- **The task**
Reproduce the lines from the one containing "right wrist: (1284, 414, 16)" through the one containing "right knee: (642, 287, -24)", inclusive, changing "wrist" to "hand" and leaving everything else as it is. Omit the pictures from your answer.

- **Listed entries**
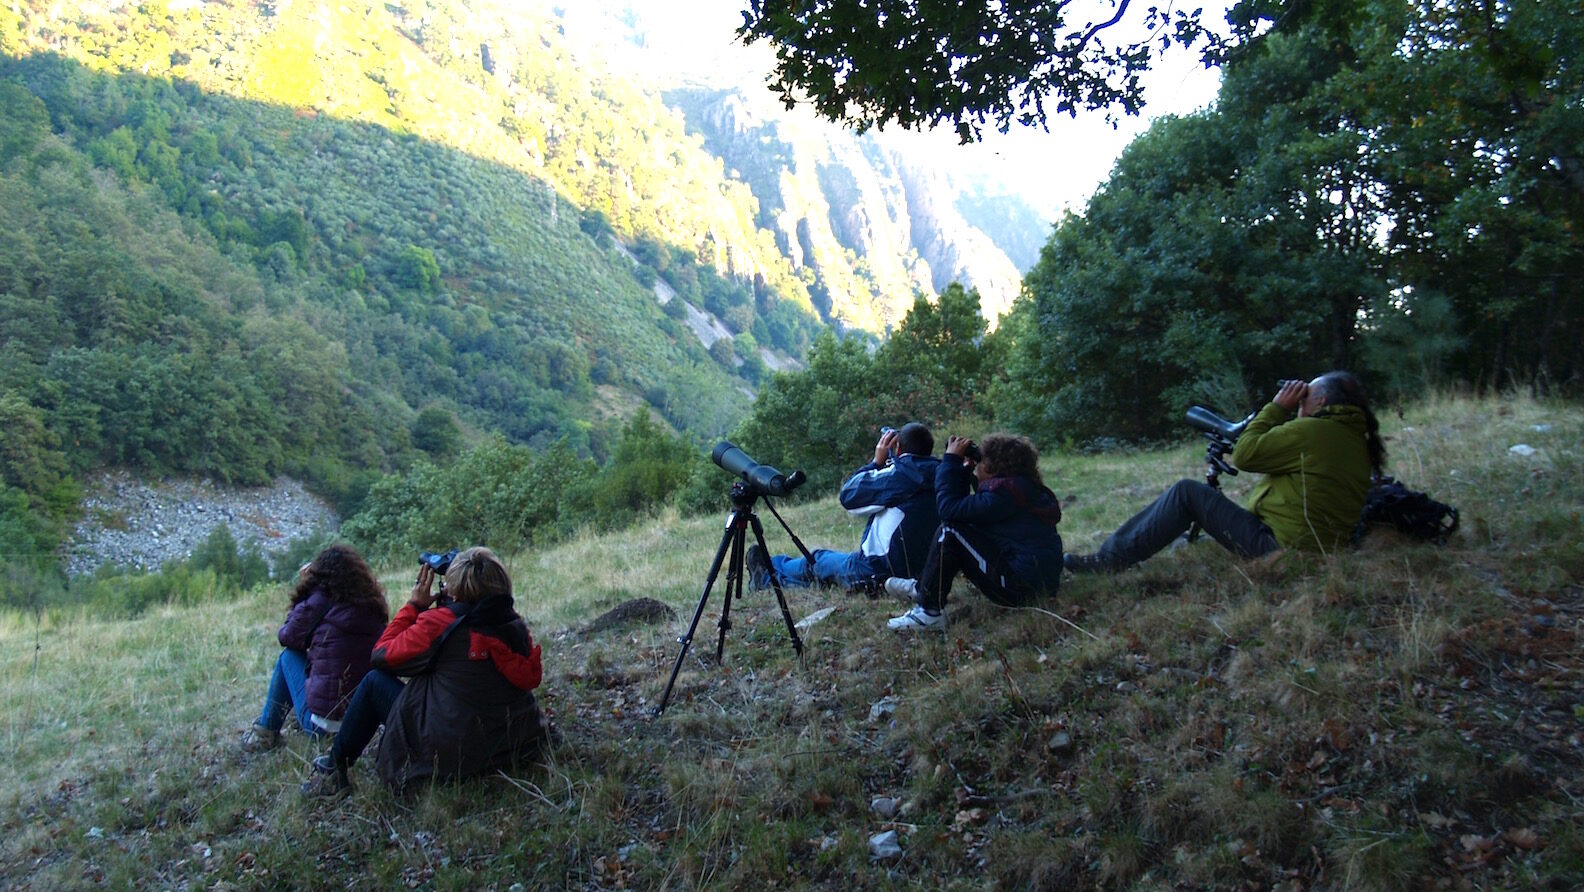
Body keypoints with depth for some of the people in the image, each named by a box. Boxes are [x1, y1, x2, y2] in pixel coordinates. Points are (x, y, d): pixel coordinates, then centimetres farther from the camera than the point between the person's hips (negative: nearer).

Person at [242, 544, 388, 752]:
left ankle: (266, 733, 25)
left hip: (323, 721, -5)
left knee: (288, 656, 16)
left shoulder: (320, 602, -9)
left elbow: (286, 636, 7)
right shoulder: (373, 606, 3)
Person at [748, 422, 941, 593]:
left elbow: (849, 496, -9)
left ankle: (768, 577, 40)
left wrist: (876, 462, -1)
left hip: (880, 573, -7)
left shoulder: (899, 475, -19)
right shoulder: (935, 474, 1)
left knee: (818, 560, 18)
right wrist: (883, 465, 8)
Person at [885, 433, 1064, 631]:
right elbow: (968, 507, 20)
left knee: (950, 533, -12)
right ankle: (921, 587, 21)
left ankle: (929, 612, -11)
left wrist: (951, 459, -9)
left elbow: (949, 507, -19)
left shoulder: (1004, 494, -19)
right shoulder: (1023, 487, 12)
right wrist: (966, 471, 12)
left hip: (1021, 590, -11)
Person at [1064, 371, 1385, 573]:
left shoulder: (1310, 431, -15)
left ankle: (1109, 560, -3)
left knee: (1187, 493, -5)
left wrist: (1277, 407, -1)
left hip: (1280, 544, -10)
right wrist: (1284, 414, 16)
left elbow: (1244, 454, -10)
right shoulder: (1357, 440, 13)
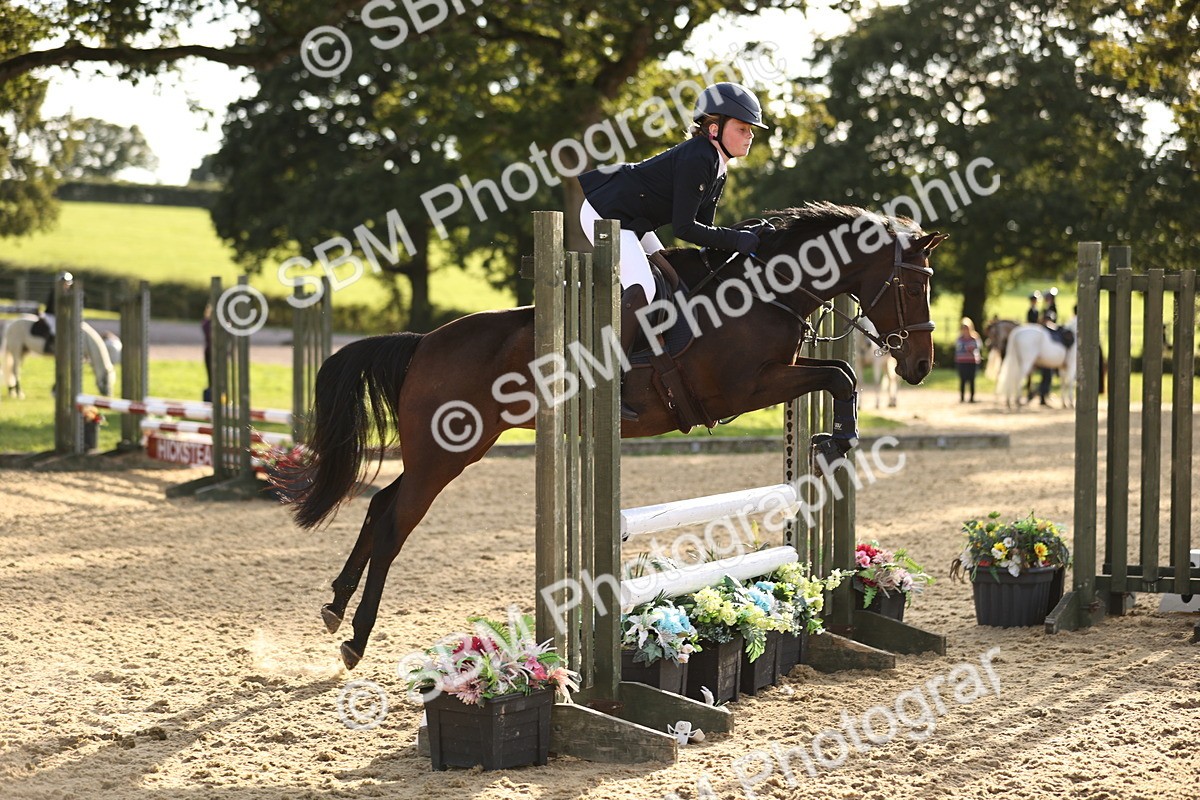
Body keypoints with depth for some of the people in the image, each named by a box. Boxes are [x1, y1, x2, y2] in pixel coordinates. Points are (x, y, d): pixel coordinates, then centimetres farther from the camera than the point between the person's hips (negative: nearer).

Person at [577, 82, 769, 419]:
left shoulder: (717, 169, 8)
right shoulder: (696, 159, -23)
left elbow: (703, 228, 11)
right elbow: (684, 228, -25)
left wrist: (740, 240, -4)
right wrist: (735, 240, -23)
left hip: (631, 221, 11)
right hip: (605, 214, -11)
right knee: (642, 287, -24)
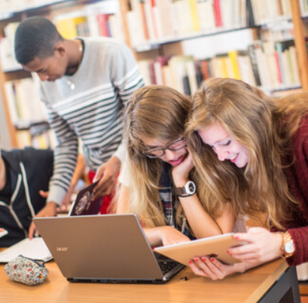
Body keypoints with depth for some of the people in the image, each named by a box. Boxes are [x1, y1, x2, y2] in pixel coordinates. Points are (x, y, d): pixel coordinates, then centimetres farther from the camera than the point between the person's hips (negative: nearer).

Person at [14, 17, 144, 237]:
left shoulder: (113, 55, -13)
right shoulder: (47, 87, 3)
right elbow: (66, 145, 8)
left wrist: (118, 161, -22)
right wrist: (53, 202, 1)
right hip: (100, 175, 4)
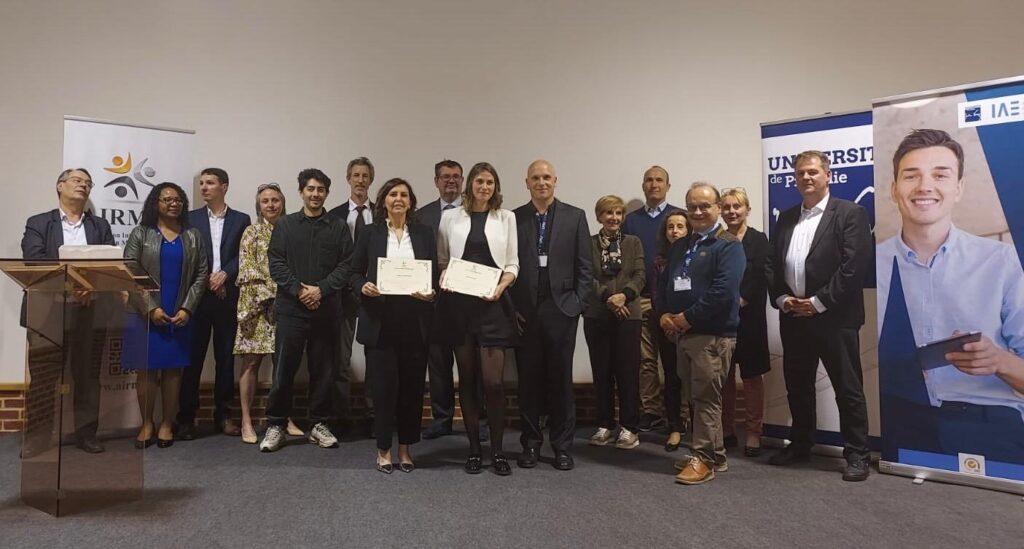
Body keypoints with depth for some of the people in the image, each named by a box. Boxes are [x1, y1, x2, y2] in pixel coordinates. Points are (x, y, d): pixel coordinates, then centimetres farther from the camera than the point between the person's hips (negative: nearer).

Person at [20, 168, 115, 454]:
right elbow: (34, 260, -6)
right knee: (42, 374, 1)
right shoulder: (38, 223, 10)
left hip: (87, 309, 2)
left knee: (86, 373, 4)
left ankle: (86, 432, 11)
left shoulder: (100, 226, 16)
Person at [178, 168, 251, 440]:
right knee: (192, 358, 1)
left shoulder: (241, 220, 9)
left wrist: (224, 274, -13)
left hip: (228, 297, 0)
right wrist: (207, 281, -8)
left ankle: (223, 414, 14)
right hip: (198, 295, 0)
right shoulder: (191, 218, 10)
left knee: (226, 358, 5)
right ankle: (186, 417, 8)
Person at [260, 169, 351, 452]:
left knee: (323, 369, 7)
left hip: (326, 310, 1)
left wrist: (321, 289, -11)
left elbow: (346, 265, 1)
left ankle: (319, 424, 18)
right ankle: (276, 425, 14)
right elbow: (276, 263, 2)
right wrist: (299, 290, -11)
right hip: (291, 308, 0)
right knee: (284, 368, 1)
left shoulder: (338, 227, 8)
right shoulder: (285, 224, 9)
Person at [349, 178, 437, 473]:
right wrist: (364, 287, -12)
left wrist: (431, 293, -10)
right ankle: (384, 449, 15)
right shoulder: (370, 233, 7)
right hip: (380, 319, -1)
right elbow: (355, 272, 8)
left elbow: (435, 273, 9)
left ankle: (405, 448, 19)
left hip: (415, 319, 1)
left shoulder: (424, 233, 10)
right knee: (384, 384, -1)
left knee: (412, 385, 4)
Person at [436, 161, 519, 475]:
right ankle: (474, 449, 17)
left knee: (494, 381, -7)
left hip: (492, 304, -1)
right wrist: (443, 280, -7)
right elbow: (442, 260, 12)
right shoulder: (451, 217, 9)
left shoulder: (506, 218, 9)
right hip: (458, 304, 1)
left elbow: (512, 263, 8)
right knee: (467, 379, 7)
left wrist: (501, 285, -10)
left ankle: (497, 449, 8)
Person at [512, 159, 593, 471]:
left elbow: (585, 267, 5)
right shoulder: (514, 218, 6)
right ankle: (531, 444, 19)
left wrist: (576, 304, -3)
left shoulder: (575, 217, 5)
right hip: (525, 313, 1)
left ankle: (562, 446, 16)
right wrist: (513, 308, -2)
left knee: (561, 379, 5)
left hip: (561, 310, 0)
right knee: (528, 380, 7)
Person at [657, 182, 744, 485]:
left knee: (707, 398, -2)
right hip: (682, 333, 8)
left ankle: (704, 459, 9)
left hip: (713, 334, -8)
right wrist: (663, 315, -1)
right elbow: (663, 282, 17)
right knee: (694, 397, 13)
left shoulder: (728, 245, -7)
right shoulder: (679, 246, 18)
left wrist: (686, 318, -15)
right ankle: (715, 456, 26)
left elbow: (724, 292, -19)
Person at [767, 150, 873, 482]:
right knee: (797, 386, 15)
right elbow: (773, 265, 13)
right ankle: (800, 445, 29)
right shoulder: (786, 218, 15)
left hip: (834, 318, -6)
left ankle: (857, 454, 15)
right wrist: (782, 299, -3)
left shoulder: (850, 214, -4)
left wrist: (819, 302, -15)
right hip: (792, 317, 6)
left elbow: (854, 266, -13)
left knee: (848, 388, 3)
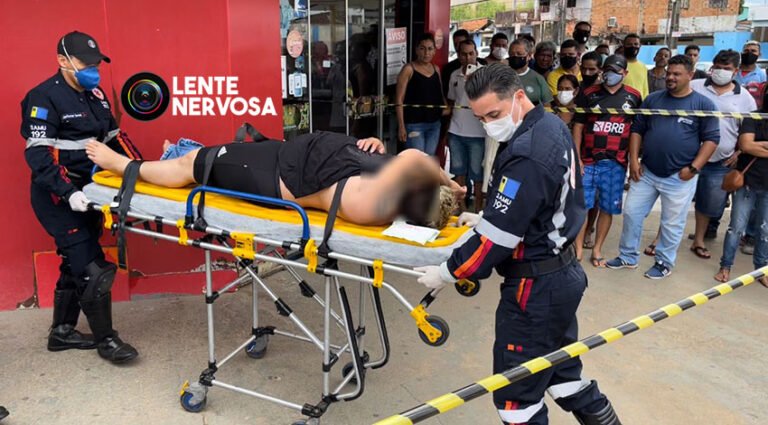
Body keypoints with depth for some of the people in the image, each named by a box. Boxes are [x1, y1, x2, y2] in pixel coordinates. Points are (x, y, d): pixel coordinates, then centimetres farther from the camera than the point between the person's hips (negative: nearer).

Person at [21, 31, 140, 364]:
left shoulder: (95, 95, 11)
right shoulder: (45, 98, -13)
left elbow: (114, 137, 17)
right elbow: (37, 154, -19)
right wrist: (68, 192, -30)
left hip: (86, 191, 8)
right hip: (58, 196, -8)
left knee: (76, 263, 15)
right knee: (92, 268, -8)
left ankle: (62, 332, 29)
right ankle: (105, 339, 5)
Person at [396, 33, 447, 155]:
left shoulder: (436, 69, 11)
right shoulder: (409, 69, -7)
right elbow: (399, 100, -9)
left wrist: (446, 107, 2)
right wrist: (401, 126, -15)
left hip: (434, 124, 7)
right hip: (414, 124, -6)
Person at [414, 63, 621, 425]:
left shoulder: (527, 156, -26)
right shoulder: (552, 127, 4)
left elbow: (498, 235, -25)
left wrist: (447, 273, -13)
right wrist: (486, 216, 11)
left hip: (536, 287, -10)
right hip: (561, 273, 10)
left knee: (517, 394, 5)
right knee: (563, 372, 24)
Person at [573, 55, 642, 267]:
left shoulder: (633, 97, 6)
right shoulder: (589, 94, 2)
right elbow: (578, 127, 2)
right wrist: (576, 158, -4)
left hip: (616, 162, 1)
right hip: (588, 160, -1)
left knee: (608, 208, 6)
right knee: (581, 206, -2)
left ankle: (597, 249, 19)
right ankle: (578, 250, 8)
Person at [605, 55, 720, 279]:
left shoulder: (703, 104, -4)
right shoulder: (653, 99, 5)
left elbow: (711, 138, -5)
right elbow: (637, 130, 8)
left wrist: (693, 168, -13)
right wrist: (634, 160, -2)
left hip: (680, 177, -3)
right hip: (646, 172, 4)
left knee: (672, 223, 7)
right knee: (631, 213, 7)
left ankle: (664, 263, 23)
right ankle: (628, 256, 22)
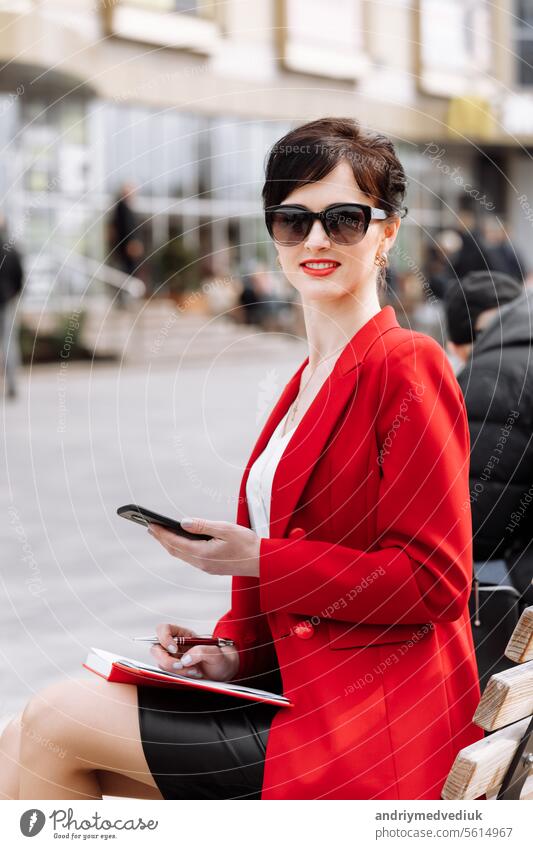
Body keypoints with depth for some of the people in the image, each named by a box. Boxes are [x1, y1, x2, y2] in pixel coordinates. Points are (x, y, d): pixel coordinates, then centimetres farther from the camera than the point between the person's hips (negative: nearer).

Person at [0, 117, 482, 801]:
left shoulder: (405, 366, -11)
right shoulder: (309, 379, 15)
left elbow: (433, 580, -16)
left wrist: (254, 558, -17)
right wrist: (232, 651, 0)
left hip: (373, 713, -8)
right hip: (286, 683, 8)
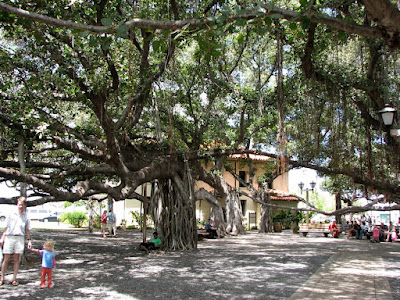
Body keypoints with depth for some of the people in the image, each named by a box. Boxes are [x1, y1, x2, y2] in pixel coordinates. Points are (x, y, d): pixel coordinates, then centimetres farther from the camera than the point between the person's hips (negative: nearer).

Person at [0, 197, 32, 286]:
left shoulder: (26, 217, 10)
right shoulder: (11, 215, 8)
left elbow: (27, 230, 12)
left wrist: (29, 241, 6)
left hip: (20, 238, 1)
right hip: (9, 237, -1)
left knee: (17, 259, 3)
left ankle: (14, 279, 10)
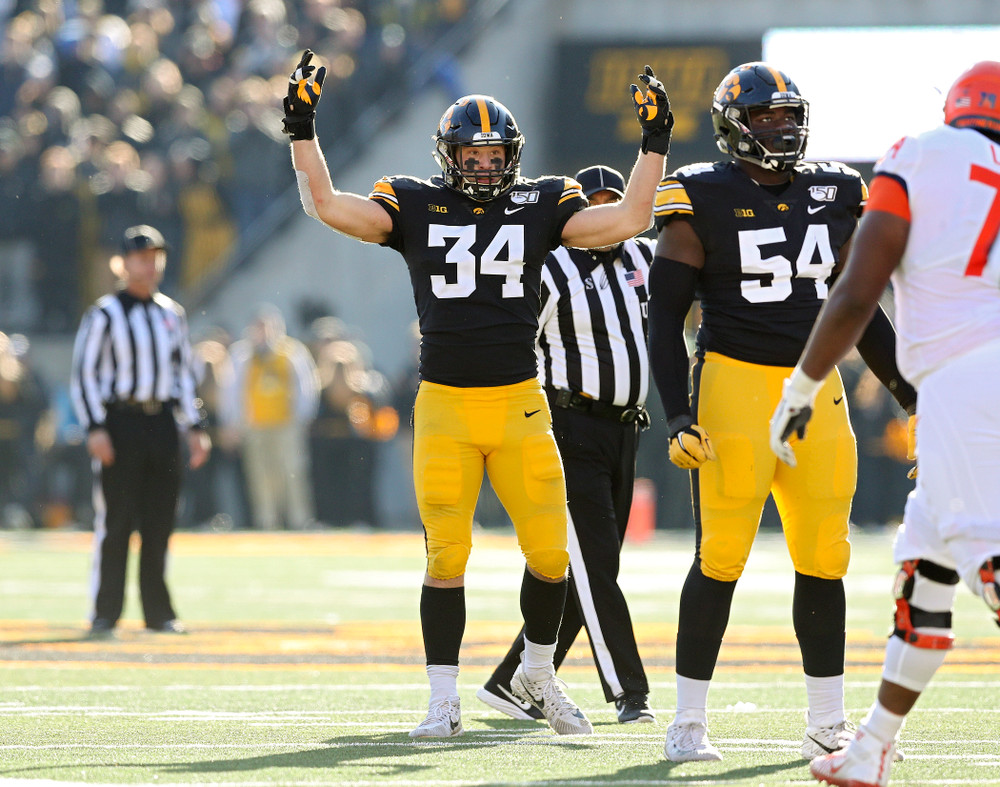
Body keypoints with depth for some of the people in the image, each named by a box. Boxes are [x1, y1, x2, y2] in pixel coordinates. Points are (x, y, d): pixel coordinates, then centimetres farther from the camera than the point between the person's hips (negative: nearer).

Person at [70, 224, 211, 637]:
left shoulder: (172, 314, 14)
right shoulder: (104, 314, -3)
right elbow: (83, 374, -6)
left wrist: (195, 428, 12)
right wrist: (95, 428, -16)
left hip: (162, 421, 5)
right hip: (119, 420, -5)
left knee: (160, 521, 6)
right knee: (115, 521, -6)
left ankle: (158, 612, 13)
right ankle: (105, 614, -3)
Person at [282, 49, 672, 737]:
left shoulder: (541, 206, 7)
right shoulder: (415, 206, 5)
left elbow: (627, 221, -1)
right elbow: (328, 206, -4)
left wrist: (655, 144, -2)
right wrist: (302, 132, -9)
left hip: (520, 404, 1)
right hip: (444, 408, -1)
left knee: (550, 553, -2)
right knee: (447, 557, -3)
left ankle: (538, 675, 23)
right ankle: (445, 701, 6)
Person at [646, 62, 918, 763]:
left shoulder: (833, 196, 11)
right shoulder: (704, 202, -4)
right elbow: (665, 315, -3)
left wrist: (912, 395, 17)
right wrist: (679, 416, -12)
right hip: (736, 387, -5)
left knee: (824, 558, 4)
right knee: (721, 558, -7)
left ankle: (828, 724, 13)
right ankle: (689, 722, 3)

- **Problem solution**
right hand: (1284, 414, 16)
left elbow: (1244, 454, -10)
right shoulder: (1357, 440, 13)
Body keypoints with depth for some of the people in the image, each named by a box. Boxes are [x1, y1, x2, y2] in pixel coordinates. Points are (x, y, d): pixel coordinates, then centimetres farther from the camera than the point between the person's hips (negative: nearer).

Person at [577, 82, 769, 419]:
left shoulder: (717, 169, 8)
right shoulder: (696, 159, -23)
left elbow: (703, 228, 11)
right elbow: (684, 228, -25)
left hand: (740, 240, -4)
right hand: (735, 240, -23)
left hip: (631, 221, 11)
right hip: (605, 214, -11)
right knee: (642, 287, -24)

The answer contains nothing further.